I nodded. “See, the thing is, I was born in a bathtub just this side of the Mexican-American border, outside El Paso. In a motel, during a shootout. Legally, I’m a naturalized American citizen. I have a driver’s license and everything. But back then; I was more than half wild. When shit got hot for Mom and Dad up here in the States, they’d head south. Spend time with River Dog and Mammy while things cooled off. I never went to school. Didn’t get immunized for anything till I was a teenager. I was just this crazy-ass outlaw kid, spoke a pidgin mix of Western Apache, Spanish, and English.”

“Do you still know those other languages?”

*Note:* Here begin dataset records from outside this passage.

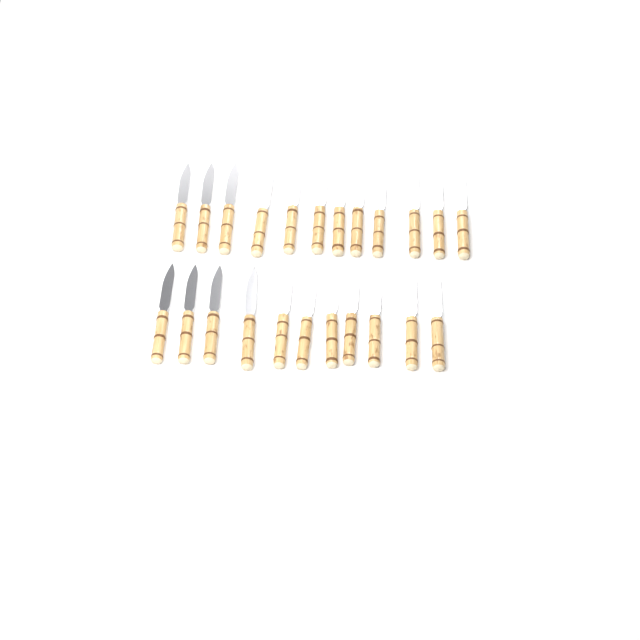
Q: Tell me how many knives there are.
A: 23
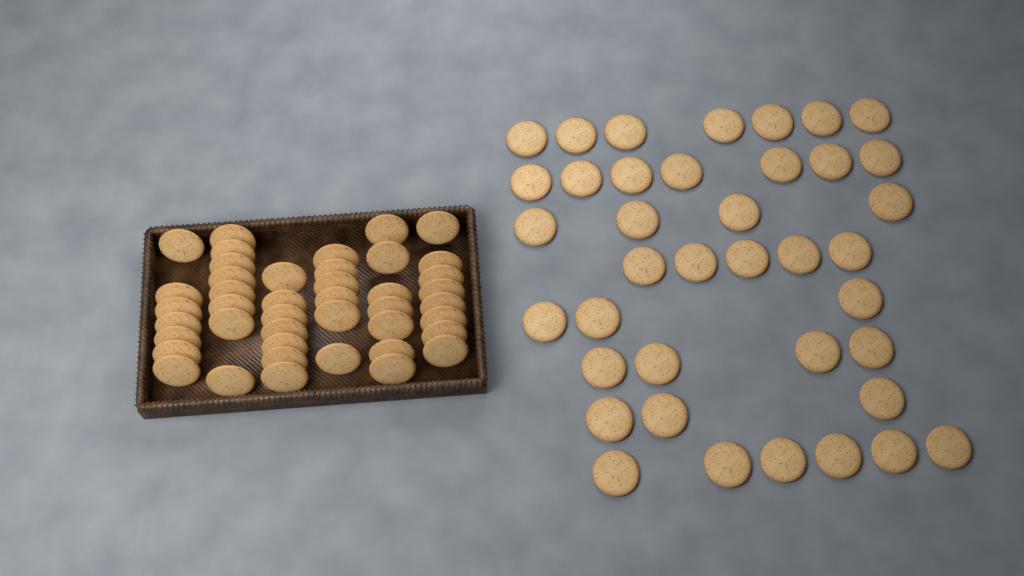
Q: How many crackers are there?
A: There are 82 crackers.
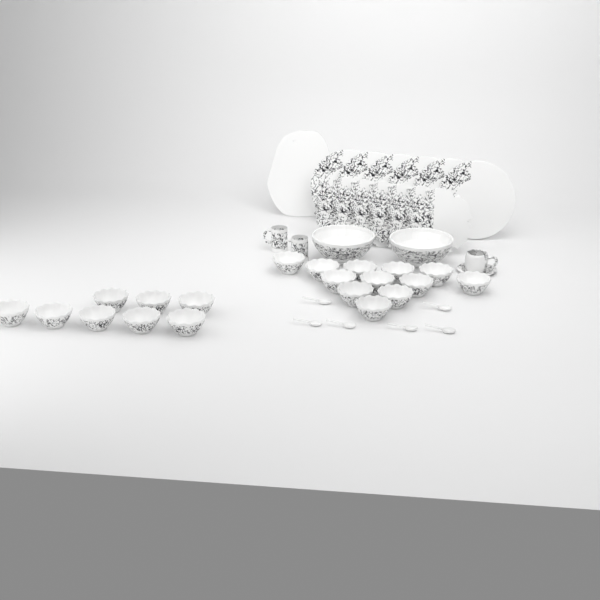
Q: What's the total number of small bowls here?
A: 20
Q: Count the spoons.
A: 6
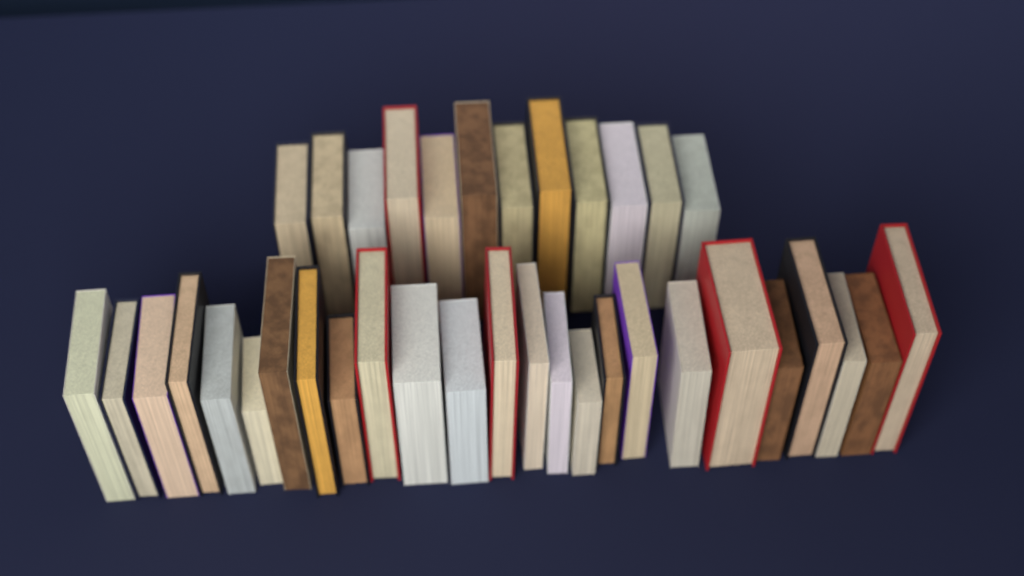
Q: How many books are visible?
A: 37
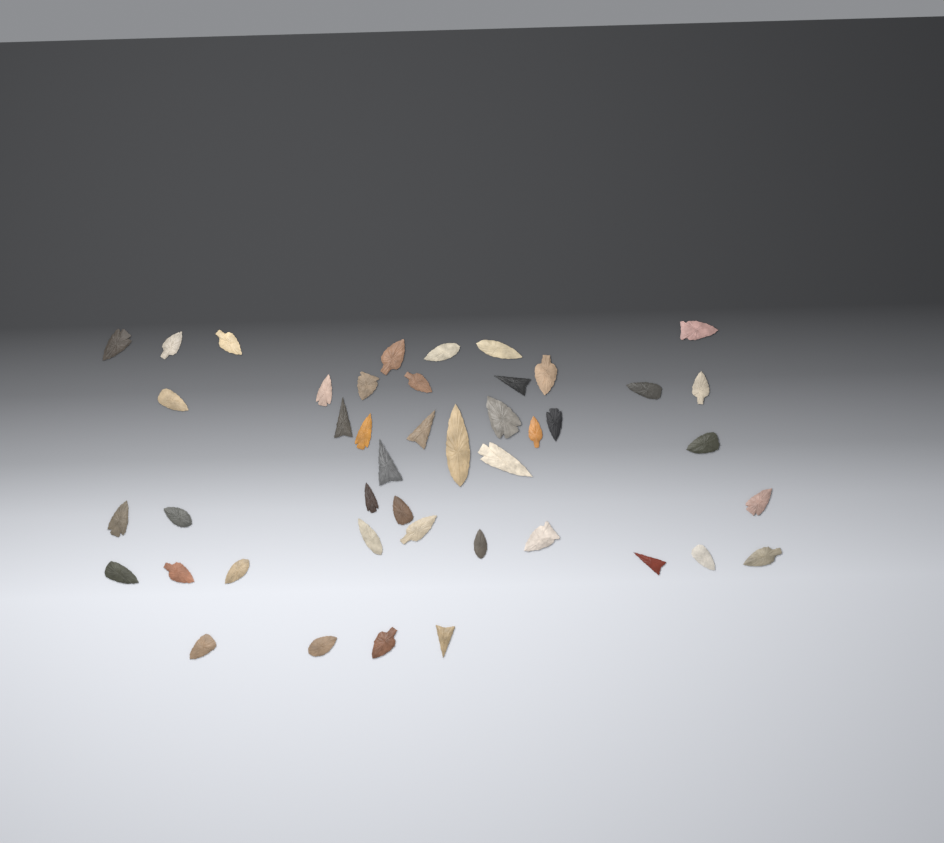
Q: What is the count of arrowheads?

I nodded. “Sure. Mom and Dad both spoke Western Apache to each other almost exclusively, and Mammy and River Dog—Dad’s parents—spoke a mix of that and Spanish. I didn’t start using English all the time till I was sixteen. Had to sort of learn it from scratch.”

She shook her head. “You had a crazy childhood, didn’t you?”

I chuckled. “You got no clue, darlin’.”

“Say something in Apache.”

“I wish you were sober, so I could get you naked and make you scream my name.”

“What does that mean?”

“It means I think you’re beautiful.”

She frowned. “Bullshit.”

I snorted. “How do you know?”

She leaned close. “I have a bullshit detector like nobody’s business. You said something dirty, didn’t you?”

I shrugged. “It amounts to what I told you.”

“It does not. Tell me what you said.”

I stared at her. I didn’t dare tell her. So I repeated what I’d said, but in Spanish.

“I don’t speak Spanish either.” She leaned her shoulder against mine. “Tell me what you said, Crow. I won’t be mad, no matter what it was.”